→ **Instructions**:
(a) Answer these questions using the memorial tribute to Valery Novoselsky:
(i) Which network was Valery best known for editing?
(ii) In which city was he born?
(iii) Which city was his maternal grandfather from?
(b) Write the next part of the memorial tribute to Valery Novoselsky, picking up after its final sentence.

→ **Excerpted text**:
BEGIN
In Memory of Valery Novoselsky (1970-2016)

23 August 2016

By Bernard Rorke

It is with great sadness we mourn the passing of Valery Novoselsky. The virtual community to which Valery dedicated so many years of his life was united yesterday in shock and grief as news of his death filtered through online social networks. A regular visitor to Budapest in the course of his travels, many of us knew him personally; and yet few of us had an inkling of the fragility that lay beneath his good humoured bonhomie and generosity of spirit. 

Best-known perhaps as the editor of the Roma Virtual Network – a truly substantial imagined community - the peripatetic Valery was a frequent fixture at many Roma conferences, events, demonstrations and commemorations in European cities and towns. His travels also took him to the Americas and Asia in his personal contribution to forging a wider sense of solidarity among Roma.

Valery was born into an assimilated Romani family in the city of Dnepropetrovsk, Ukraine (then part of the USSR). In one interview he gave a fascinating account of his family background: his grandmother was Ashkenazi Jewish with roots in Lithuania while his grandfather was a Roma from Eastern Ukraine, who was orphaned at the age of five and adopted by a Jewish family, surnamed Novoselsky, who could speak Romani and Yiddish, Russian and Ukranian, plus the dialect of the local German minority. His mother was part-Romani and part-Chinese. His maternal grandfather was from Shanghai, and the family was originally from Shaanxi Province, close to Mongolia and Xinxiang.
END
[Stored items]
BEGIN
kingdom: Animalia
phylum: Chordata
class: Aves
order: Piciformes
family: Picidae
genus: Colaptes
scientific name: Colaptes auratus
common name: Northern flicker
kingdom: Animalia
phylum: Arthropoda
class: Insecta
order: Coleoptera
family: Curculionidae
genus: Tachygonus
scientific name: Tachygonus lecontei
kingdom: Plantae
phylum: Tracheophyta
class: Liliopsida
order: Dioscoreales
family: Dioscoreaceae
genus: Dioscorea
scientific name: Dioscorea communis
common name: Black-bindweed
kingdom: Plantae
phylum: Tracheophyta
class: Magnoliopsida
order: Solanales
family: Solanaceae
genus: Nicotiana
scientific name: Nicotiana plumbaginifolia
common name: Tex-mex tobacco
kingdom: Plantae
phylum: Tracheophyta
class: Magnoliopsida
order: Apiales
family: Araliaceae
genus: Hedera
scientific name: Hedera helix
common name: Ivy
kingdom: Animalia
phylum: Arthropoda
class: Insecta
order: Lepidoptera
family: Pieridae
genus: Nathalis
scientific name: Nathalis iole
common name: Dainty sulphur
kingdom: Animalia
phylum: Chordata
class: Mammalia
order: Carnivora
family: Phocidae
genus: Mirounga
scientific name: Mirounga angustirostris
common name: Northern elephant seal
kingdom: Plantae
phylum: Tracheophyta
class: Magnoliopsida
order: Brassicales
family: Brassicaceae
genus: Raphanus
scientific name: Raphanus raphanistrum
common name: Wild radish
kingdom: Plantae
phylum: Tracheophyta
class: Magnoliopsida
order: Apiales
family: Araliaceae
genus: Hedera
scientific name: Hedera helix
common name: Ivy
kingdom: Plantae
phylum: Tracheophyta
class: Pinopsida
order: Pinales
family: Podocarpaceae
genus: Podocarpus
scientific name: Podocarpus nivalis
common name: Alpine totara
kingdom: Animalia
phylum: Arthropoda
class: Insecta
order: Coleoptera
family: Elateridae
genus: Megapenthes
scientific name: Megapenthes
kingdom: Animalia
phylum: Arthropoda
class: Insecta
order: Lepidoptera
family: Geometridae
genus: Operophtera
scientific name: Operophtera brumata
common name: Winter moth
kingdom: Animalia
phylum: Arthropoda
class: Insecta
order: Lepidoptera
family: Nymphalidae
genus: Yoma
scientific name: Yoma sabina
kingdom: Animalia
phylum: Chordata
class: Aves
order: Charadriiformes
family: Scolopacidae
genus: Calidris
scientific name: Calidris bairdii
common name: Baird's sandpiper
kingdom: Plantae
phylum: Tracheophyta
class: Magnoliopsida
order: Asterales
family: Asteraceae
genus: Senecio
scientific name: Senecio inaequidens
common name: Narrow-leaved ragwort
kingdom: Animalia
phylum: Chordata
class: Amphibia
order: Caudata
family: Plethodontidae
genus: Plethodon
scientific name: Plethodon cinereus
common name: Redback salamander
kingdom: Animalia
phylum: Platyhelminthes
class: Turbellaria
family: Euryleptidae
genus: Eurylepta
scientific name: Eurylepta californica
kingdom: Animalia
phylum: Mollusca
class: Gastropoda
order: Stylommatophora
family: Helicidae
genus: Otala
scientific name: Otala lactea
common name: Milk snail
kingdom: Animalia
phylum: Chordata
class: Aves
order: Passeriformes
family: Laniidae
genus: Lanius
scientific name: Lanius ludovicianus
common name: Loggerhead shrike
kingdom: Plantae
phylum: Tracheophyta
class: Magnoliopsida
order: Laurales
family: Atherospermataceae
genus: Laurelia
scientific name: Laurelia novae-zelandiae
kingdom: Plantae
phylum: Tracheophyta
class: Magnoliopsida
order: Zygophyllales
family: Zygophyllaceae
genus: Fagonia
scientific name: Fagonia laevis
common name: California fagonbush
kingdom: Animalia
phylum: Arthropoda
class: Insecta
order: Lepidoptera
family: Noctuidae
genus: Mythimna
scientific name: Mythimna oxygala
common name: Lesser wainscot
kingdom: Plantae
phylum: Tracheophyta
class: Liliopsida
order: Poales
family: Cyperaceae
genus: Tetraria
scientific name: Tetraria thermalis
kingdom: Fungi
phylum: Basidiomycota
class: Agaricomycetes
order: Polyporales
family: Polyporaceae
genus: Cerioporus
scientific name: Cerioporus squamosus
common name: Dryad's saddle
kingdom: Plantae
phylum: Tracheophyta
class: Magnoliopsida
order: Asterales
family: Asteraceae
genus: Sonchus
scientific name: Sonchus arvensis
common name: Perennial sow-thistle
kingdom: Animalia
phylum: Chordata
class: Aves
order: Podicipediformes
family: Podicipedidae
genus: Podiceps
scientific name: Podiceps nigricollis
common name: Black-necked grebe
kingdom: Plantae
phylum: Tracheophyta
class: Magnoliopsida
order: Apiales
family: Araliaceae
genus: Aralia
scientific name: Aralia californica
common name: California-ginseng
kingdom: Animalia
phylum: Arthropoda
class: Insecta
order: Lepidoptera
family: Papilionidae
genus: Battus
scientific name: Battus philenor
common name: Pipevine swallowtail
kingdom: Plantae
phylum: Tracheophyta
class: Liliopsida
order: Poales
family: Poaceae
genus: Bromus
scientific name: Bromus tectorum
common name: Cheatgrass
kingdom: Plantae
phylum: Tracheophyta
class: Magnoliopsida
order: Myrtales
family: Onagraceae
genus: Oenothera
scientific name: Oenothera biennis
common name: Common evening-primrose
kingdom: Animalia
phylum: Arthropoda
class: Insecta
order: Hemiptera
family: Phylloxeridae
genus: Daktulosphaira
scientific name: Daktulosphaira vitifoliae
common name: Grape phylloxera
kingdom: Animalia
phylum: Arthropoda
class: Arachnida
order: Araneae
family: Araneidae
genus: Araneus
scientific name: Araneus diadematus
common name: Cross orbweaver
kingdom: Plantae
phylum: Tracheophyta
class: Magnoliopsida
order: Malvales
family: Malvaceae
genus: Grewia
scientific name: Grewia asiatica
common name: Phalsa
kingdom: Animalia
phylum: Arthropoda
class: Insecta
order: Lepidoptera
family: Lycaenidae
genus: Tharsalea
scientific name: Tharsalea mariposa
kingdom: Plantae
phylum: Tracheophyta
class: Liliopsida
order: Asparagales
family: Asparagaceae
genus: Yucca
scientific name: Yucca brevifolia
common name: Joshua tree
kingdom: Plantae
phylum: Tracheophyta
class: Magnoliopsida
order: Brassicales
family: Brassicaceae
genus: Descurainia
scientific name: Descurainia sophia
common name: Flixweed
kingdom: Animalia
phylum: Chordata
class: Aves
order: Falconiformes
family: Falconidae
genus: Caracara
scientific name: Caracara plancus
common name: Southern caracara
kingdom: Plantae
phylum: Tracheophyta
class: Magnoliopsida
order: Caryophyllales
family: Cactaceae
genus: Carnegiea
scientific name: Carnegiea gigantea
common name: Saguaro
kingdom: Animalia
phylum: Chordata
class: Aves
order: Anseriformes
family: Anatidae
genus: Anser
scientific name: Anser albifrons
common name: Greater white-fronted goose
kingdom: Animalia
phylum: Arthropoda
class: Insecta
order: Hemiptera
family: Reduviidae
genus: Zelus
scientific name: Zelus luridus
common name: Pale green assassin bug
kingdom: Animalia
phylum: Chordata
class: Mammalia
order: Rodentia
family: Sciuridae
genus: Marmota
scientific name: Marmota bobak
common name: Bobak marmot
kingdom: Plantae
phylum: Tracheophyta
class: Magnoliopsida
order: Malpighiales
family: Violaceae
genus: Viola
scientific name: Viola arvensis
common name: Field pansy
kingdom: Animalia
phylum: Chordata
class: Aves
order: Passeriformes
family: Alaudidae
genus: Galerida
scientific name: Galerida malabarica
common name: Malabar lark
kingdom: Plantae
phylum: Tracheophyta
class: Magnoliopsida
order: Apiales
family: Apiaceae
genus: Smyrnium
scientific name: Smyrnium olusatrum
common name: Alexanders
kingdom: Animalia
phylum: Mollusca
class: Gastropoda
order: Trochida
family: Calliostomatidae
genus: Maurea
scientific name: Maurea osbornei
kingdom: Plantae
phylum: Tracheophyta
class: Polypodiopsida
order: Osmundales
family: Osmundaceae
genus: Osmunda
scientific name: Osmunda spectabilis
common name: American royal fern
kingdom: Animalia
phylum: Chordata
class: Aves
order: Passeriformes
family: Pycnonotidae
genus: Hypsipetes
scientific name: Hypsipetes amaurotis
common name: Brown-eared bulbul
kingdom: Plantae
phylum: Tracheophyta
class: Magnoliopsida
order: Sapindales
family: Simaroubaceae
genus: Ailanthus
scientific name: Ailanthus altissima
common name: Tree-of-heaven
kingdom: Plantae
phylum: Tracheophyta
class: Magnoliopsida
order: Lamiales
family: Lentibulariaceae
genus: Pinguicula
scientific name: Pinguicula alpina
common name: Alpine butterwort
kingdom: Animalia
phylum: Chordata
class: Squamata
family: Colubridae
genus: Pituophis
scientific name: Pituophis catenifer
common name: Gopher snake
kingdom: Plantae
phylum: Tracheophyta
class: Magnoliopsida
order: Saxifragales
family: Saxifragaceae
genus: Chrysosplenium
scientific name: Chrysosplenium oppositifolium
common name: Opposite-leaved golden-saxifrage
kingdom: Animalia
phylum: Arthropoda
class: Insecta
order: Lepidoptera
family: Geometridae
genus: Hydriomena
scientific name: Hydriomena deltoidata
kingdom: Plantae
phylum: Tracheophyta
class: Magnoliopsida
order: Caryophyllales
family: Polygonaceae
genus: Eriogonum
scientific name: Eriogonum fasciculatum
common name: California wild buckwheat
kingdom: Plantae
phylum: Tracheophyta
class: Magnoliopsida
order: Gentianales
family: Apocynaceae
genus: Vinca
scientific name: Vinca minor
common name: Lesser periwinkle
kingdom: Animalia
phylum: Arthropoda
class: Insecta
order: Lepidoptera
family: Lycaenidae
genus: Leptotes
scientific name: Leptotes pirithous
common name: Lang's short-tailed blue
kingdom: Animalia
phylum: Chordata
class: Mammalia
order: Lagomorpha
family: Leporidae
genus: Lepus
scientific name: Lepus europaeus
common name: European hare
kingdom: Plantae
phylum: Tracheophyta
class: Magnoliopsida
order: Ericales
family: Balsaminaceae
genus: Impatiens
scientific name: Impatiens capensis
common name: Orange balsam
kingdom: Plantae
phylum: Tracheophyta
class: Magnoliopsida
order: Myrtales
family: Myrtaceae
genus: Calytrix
END
→ **Written responses**:
(a)
(i) The Roma Virtual Network
(ii) Dnepropetrovsk, Ukraine
(iii) Shanghai

(b)
After graduating from secondary school, he worked in a factory, as a hospital attendant and an apprentice shoemaker. A student of history and Christian Theology he emigrated to Israel in 1995. He studied and worked as an English-Russian translator in the Galilee Bible College in Haifa, and obtained a BA degree in Theology and Bible Studies in 2002.

He became known to many of us from about the turn of the century as founder and editor of the Roma Virtual Network (RVN). He collaborated with many civil society organisations and NGOs over the years and spent some time with us here at ERRC as an intern in 2010. His commitment, dedication to the cause of Roma rights, and his singular determination to see the good in other people remain an inspiration. Aged only 46, he left us far too soon. We extend our sincere condolences to his family and nearest ones. As we mourn his passing, we will cherish his memory.